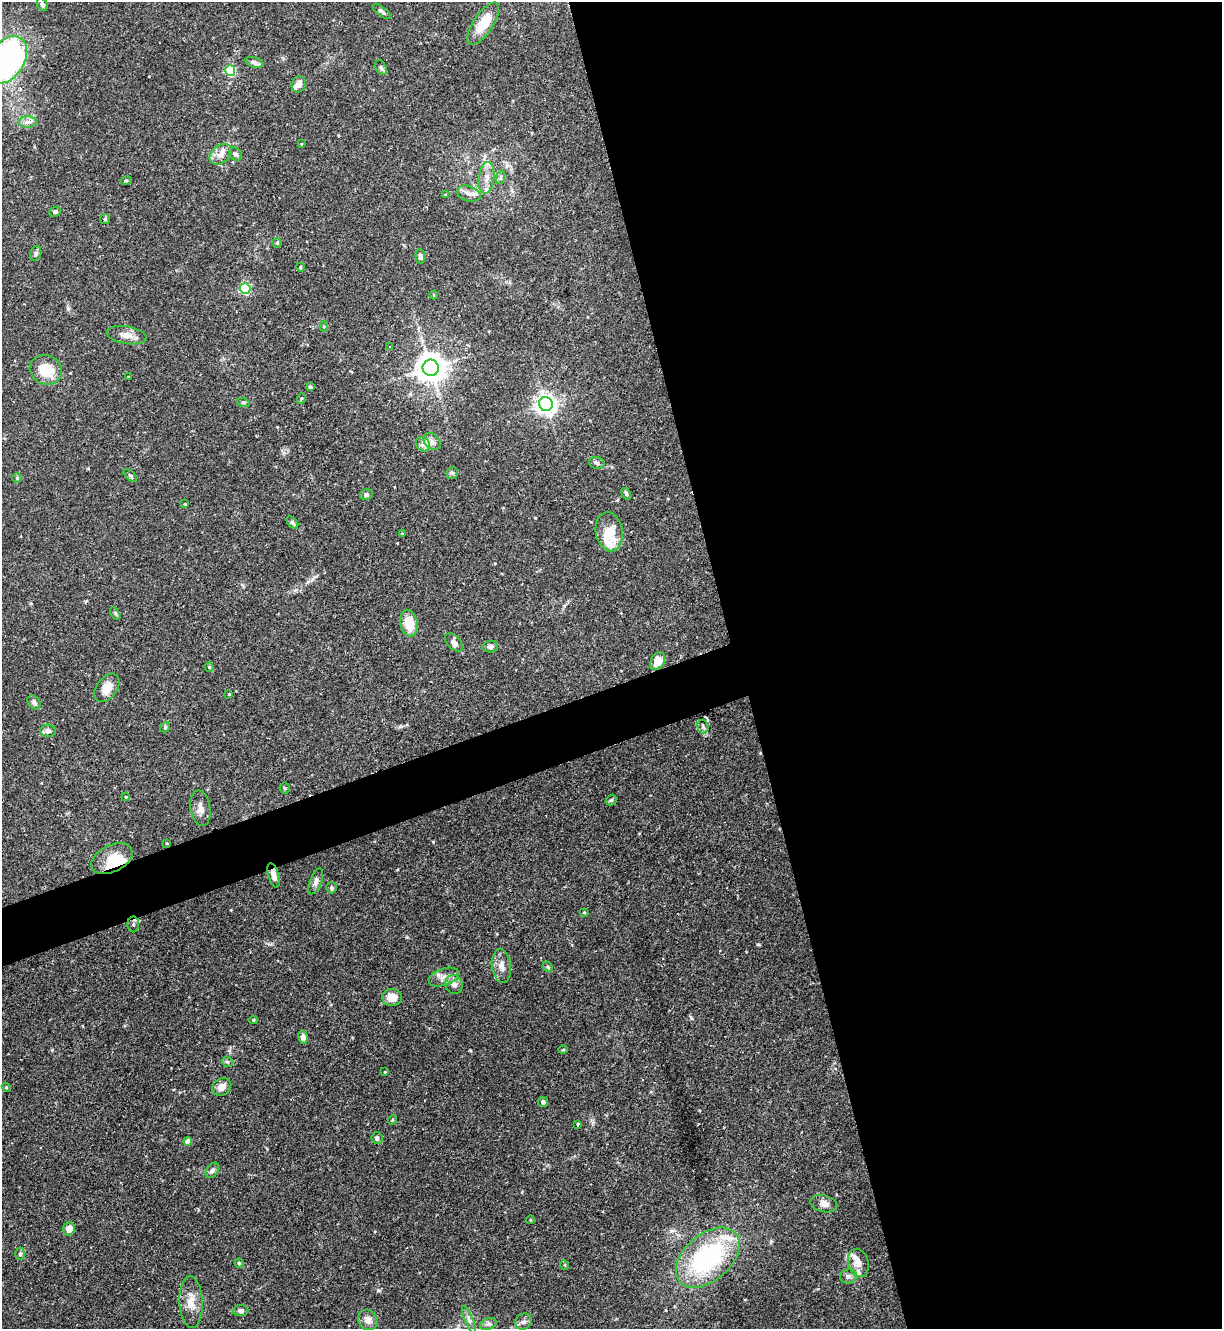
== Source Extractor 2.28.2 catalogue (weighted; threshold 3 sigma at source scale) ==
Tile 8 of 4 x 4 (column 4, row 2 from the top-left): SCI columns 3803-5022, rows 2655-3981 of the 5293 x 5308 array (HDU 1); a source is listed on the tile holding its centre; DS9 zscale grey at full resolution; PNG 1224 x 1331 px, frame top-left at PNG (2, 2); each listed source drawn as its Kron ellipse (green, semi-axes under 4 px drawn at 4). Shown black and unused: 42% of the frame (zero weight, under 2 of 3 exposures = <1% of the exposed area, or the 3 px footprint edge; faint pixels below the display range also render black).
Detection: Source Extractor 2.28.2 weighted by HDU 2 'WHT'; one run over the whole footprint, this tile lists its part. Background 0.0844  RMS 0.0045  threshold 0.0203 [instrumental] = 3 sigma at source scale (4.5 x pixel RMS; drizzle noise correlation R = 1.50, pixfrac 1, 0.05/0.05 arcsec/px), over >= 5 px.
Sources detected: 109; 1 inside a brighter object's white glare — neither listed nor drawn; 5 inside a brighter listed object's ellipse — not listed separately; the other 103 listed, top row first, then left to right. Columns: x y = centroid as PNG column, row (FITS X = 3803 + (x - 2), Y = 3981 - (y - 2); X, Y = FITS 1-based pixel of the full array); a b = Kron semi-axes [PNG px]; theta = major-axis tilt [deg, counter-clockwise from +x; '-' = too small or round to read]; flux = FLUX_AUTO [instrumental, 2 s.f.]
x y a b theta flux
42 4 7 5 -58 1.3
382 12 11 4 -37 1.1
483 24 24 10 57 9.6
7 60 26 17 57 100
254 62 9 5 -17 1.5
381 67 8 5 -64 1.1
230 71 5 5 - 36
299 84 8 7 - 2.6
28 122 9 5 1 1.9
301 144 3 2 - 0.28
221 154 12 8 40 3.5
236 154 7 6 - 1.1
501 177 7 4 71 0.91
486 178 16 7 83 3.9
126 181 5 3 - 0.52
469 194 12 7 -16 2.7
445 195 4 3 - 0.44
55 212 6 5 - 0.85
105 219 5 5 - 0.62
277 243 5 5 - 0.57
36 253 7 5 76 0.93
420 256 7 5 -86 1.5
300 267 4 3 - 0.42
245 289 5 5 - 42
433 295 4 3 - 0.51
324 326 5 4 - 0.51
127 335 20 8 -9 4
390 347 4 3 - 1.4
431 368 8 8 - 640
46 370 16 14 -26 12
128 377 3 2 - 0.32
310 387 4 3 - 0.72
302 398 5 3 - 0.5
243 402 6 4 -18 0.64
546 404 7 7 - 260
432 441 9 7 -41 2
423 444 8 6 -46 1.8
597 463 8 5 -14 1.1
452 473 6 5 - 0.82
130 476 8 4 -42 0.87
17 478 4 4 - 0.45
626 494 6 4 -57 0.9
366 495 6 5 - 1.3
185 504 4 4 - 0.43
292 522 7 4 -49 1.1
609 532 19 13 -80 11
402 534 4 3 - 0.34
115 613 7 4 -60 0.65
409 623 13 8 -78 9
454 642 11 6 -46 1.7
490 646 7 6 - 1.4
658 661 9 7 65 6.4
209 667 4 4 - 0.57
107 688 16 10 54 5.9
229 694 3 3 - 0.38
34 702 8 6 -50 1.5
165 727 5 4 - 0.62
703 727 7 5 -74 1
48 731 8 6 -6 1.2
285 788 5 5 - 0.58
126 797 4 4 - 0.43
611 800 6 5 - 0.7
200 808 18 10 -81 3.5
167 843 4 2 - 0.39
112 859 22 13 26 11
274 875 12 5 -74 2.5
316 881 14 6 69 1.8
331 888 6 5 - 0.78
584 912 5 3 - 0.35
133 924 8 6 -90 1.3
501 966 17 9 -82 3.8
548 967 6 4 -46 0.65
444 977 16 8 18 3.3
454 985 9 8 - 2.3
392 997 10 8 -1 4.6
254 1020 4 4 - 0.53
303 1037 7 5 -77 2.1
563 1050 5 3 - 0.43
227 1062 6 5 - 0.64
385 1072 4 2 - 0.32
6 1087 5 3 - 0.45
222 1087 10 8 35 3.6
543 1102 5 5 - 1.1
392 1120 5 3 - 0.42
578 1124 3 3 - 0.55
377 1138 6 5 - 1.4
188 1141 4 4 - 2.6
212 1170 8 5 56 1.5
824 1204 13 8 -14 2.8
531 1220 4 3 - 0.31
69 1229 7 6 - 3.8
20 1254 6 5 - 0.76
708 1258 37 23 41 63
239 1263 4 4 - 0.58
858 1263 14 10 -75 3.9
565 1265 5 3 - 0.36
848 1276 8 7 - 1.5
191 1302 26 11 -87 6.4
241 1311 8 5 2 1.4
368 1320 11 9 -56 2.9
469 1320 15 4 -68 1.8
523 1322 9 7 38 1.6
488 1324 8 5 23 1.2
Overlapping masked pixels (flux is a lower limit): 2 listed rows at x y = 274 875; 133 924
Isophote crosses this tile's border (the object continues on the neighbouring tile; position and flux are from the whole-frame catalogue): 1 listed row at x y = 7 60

=====

Goal of the exercise
Extract every line of the data above verbatim, omitting the pictures.

Answer to this problem
== Source Extractor 2.28.2 catalogue (weighted; threshold 3 sigma at source scale) ==
Tile 8 of 4 x 4 (column 4, row 2 from the top-left): SCI columns 3803-5022, rows 2655-3981 of the 5293 x 5308 array (HDU 1); a source is listed on the tile holding its centre; DS9 zscale grey at full resolution; PNG 1224 x 1331 px, frame top-left at PNG (2, 2); each listed source drawn as its Kron ellipse (green, semi-axes under 4 px drawn at 4). Shown black and unused: 42% of the frame (zero weight, under 2 of 3 exposures = <1% of the exposed area, or the 3 px footprint edge; faint pixels below the display range also render black).
Detection: Source Extractor 2.28.2 weighted by HDU 2 'WHT'; one run over the whole footprint, this tile lists its part. Background 0.0844  RMS 0.0045  threshold 0.0203 [instrumental] = 3 sigma at source scale (4.5 x pixel RMS; drizzle noise correlation R = 1.50, pixfrac 1, 0.05/0.05 arcsec/px), over >= 5 px.
Sources detected: 109; 1 inside a brighter object's white glare — neither listed nor drawn; 5 inside a brighter listed object's ellipse — not listed separately; the other 103 listed, top row first, then left to right. Columns: x y = centroid as PNG column, row (FITS X = 3803 + (x - 2), Y = 3981 - (y - 2); X, Y = FITS 1-based pixel of the full array); a b = Kron semi-axes [PNG px]; theta = major-axis tilt [deg, counter-clockwise from +x; '-' = too small or round to read]; flux = FLUX_AUTO [instrumental, 2 s.f.]
x y a b theta flux
42 4 7 5 -58 1.3
382 12 11 4 -37 1.1
483 24 24 10 57 9.6
7 60 26 17 57 100
254 62 9 5 -17 1.5
381 67 8 5 -64 1.1
230 71 5 5 - 36
299 84 8 7 - 2.6
28 122 9 5 1 1.9
301 144 3 2 - 0.28
221 154 12 8 40 3.5
236 154 7 6 - 1.1
501 177 7 4 71 0.91
486 178 16 7 83 3.9
126 181 5 3 - 0.52
469 194 12 7 -16 2.7
445 195 4 3 - 0.44
55 212 6 5 - 0.85
105 219 5 5 - 0.62
277 243 5 5 - 0.57
36 253 7 5 76 0.93
420 256 7 5 -86 1.5
300 267 4 3 - 0.42
245 289 5 5 - 42
433 295 4 3 - 0.51
324 326 5 4 - 0.51
127 335 20 8 -9 4
390 347 4 3 - 1.4
431 368 8 8 - 640
46 370 16 14 -26 12
128 377 3 2 - 0.32
310 387 4 3 - 0.72
302 398 5 3 - 0.5
243 402 6 4 -18 0.64
546 404 7 7 - 260
432 441 9 7 -41 2
423 444 8 6 -46 1.8
597 463 8 5 -14 1.1
452 473 6 5 - 0.82
130 476 8 4 -42 0.87
17 478 4 4 - 0.45
626 494 6 4 -57 0.9
366 495 6 5 - 1.3
185 504 4 4 - 0.43
292 522 7 4 -49 1.1
609 532 19 13 -80 11
402 534 4 3 - 0.34
115 613 7 4 -60 0.65
409 623 13 8 -78 9
454 642 11 6 -46 1.7
490 646 7 6 - 1.4
658 661 9 7 65 6.4
209 667 4 4 - 0.57
107 688 16 10 54 5.9
229 694 3 3 - 0.38
34 702 8 6 -50 1.5
165 727 5 4 - 0.62
703 727 7 5 -74 1
48 731 8 6 -6 1.2
285 788 5 5 - 0.58
126 797 4 4 - 0.43
611 800 6 5 - 0.7
200 808 18 10 -81 3.5
167 843 4 2 - 0.39
112 859 22 13 26 11
274 875 12 5 -74 2.5
316 881 14 6 69 1.8
331 888 6 5 - 0.78
584 912 5 3 - 0.35
133 924 8 6 -90 1.3
501 966 17 9 -82 3.8
548 967 6 4 -46 0.65
444 977 16 8 18 3.3
454 985 9 8 - 2.3
392 997 10 8 -1 4.6
254 1020 4 4 - 0.53
303 1037 7 5 -77 2.1
563 1050 5 3 - 0.43
227 1062 6 5 - 0.64
385 1072 4 2 - 0.32
6 1087 5 3 - 0.45
222 1087 10 8 35 3.6
543 1102 5 5 - 1.1
392 1120 5 3 - 0.42
578 1124 3 3 - 0.55
377 1138 6 5 - 1.4
188 1141 4 4 - 2.6
212 1170 8 5 56 1.5
824 1204 13 8 -14 2.8
531 1220 4 3 - 0.31
69 1229 7 6 - 3.8
20 1254 6 5 - 0.76
708 1258 37 23 41 63
239 1263 4 4 - 0.58
858 1263 14 10 -75 3.9
565 1265 5 3 - 0.36
848 1276 8 7 - 1.5
191 1302 26 11 -87 6.4
241 1311 8 5 2 1.4
368 1320 11 9 -56 2.9
469 1320 15 4 -68 1.8
523 1322 9 7 38 1.6
488 1324 8 5 23 1.2
Overlapping masked pixels (flux is a lower limit): 2 listed rows at x y = 274 875; 133 924
Isophote crosses this tile's border (the object continues on the neighbouring tile; position and flux are from the whole-frame catalogue): 1 listed row at x y = 7 60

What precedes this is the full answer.